SOLICITUD DE TRABAJO: Por favor, prosigue el texto sobre la censura de canciones en España a partir de su última frase.

TEXTO DE PARTIDA:

El periodista musical gallego Xavier Valiño, que hace unos años dedicó a este asunto una tesis doctoral que luego convirtió en su libro 'Veneno en dosis camufladas' (Milenio 2012), llegó a la conclusión de que el Index Discorum Prohibitorum del régimen proscribió, entre 1960 y 1977, hasta 4.343 canciones. Parte de ellas, paradójicamente, dentro de la Ley de Prensa e Imprenta promulgada por el ministro Manuel Fraga en 1966, en plena expansión del rock. La Transición fue un periodo de laxitud —recordar la foto de 1978 del alcalde de Madrid Enrique Tierno Galván con la vedette Susana Estrada, con un pecho fuera— en el que el destape relajó las hormonas del pueblo español. Pero aún entonces, en 1983, un grupo punk formado por cuatro chicas, Las Vulpess, (re)escandalizó al país con su interpretación en televisión de 'Me gusta ser una zorra', versión terrible del 'I wanna be your dog' —canción simple como el asa de un cubo: el "Smoke on the water" de los punks— y la banda y el programa (Caja de ritmos, de Carlos Tena) fueron borrados de la faz de la tierra. Fue el primer frenazo, la constatación de que íbamos muy rápido, de que igual no éramos tan libres.

Tenaz pero obvia, literal y burlable, la censura (post)franquista —de la que Francisco Umbral hablaba irónicamente bien: decía que le sentaba bien a su inteligencia y hacía su escritura más fina y escurridiza— parecía haber quedado atrás. No para la facción más radical del rock, es cierto, sobre todo la vasca: quedaban años de controversia alrededor de grupos como Soziedad Alkoholika, cuya letras siempre fueron vistas desde los juzgados como peligrosas cerillas encendidas en plena fábrica de explosivos. O para cantautores como Javier Krahe, cuyo expediente por la emisión en Canal +, en 2004, de un vídeo de 1977 en el que literalmente asaba un Cristo, estuvo abierto durante siete años. El testigo como música peligrosa lo recoge últimamente el hip hop, género lenguaraz por antonomasia, el único con presos por letras de canciones, como Pablo Hasel, o con un anacrónico prófugo en Bruselas como Valtonyc, también condenado por meterse con el rey emérito, pese a que sobre este recaigan ya más dudas éticas que certezas históricas.

Seguimos haciendo perder tiempo a músicos que intentan llevarse cien pavos al bolsillo

El caso es que no, no somos tan libres: seguimos haciendo perder tiempo a músicos que intentan llevarse cincuenta o cien pavos al bolsillo —Zahara algunos más— y a un público que ya cuesta le bastante salir de casa entre el calor, la depresión y la pandemia, trabados en un asunto que habría que tener ya aprendido de casa, que es la libertad de expresión en lo creativo. Constará como una anomalía más en el informe State of Artistic Freedom, que el año pasado analizaba 711 violaciones de expresiones artísticas en 93 países y arrojaba el dato de que España es el país con mayor número de encarcelamientos (14) por cuestiones relacionadas con expresión artística, por encima de Irán o Turquía.

(Registros de una colección)
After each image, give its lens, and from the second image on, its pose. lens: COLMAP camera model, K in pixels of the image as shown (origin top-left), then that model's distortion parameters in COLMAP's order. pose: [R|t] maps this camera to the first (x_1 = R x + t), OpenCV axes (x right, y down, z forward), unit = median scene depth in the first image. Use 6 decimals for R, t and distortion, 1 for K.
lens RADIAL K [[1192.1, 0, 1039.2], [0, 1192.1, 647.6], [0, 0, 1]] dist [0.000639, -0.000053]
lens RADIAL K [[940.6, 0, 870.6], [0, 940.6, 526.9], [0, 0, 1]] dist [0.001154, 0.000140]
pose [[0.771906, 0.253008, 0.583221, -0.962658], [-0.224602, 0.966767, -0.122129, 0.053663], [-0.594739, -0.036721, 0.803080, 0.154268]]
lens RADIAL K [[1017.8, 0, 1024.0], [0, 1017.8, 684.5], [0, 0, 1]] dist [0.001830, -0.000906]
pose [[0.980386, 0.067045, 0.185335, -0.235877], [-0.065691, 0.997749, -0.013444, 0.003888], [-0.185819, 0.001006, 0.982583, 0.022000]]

RESPUESTA A LA TAREA:
Ya, ya sé que no ha sido para tanto. Pero ahí tienes un nuevo caso de artista mártir. Qué incomodidad la de Zahara (o Almodóvar), ahora mismo chapoteando en la piscina de bolas del agasajo no deseado por parte de la profesión. Aunque la censura —y esto demuestra lo torpe de quien la practica— honra y hasta da potencia al discurso de quien la recibe, también le hace retroceder a casillas inesperadas. Eso por un lado. Por otro, se ve venir la hipótesis de una política cultural ultraderechista —que ya tiene representación en el territorio nacional: Murcia—, históricamente más proclive a que las obras, ante la duda, mejor no existan. Aviso, entonces, para navegantes: ojo al pin cultural.

Que este mundo nuestro, tan dogmático, volumétrico y a veces tan de Atapuerca, está lleno de pezones, madres y vírgenes que circulan alegremente y cuya visibilidad se hace imprescindible regular, nos lo recordaron la semana pasada los casos Zahara y Almodóvar. Del censor del cartel de 'Madres paralelas' no diremos mucho: es un desconocido ciudadano indio a quien Instagram ha pagado unos céntimos por pulsar un botón si veía algo raro (un pezón con una gota de leche, nada menos); luego la red de Zuckerberg ha pedido perdón y ya está. Pero, ¿tú sabes la semana que han tenido el promotor de conciertos y los políticos socialistas con lo del concierto de Zahara? En pleno agosto toledano. Con este calor.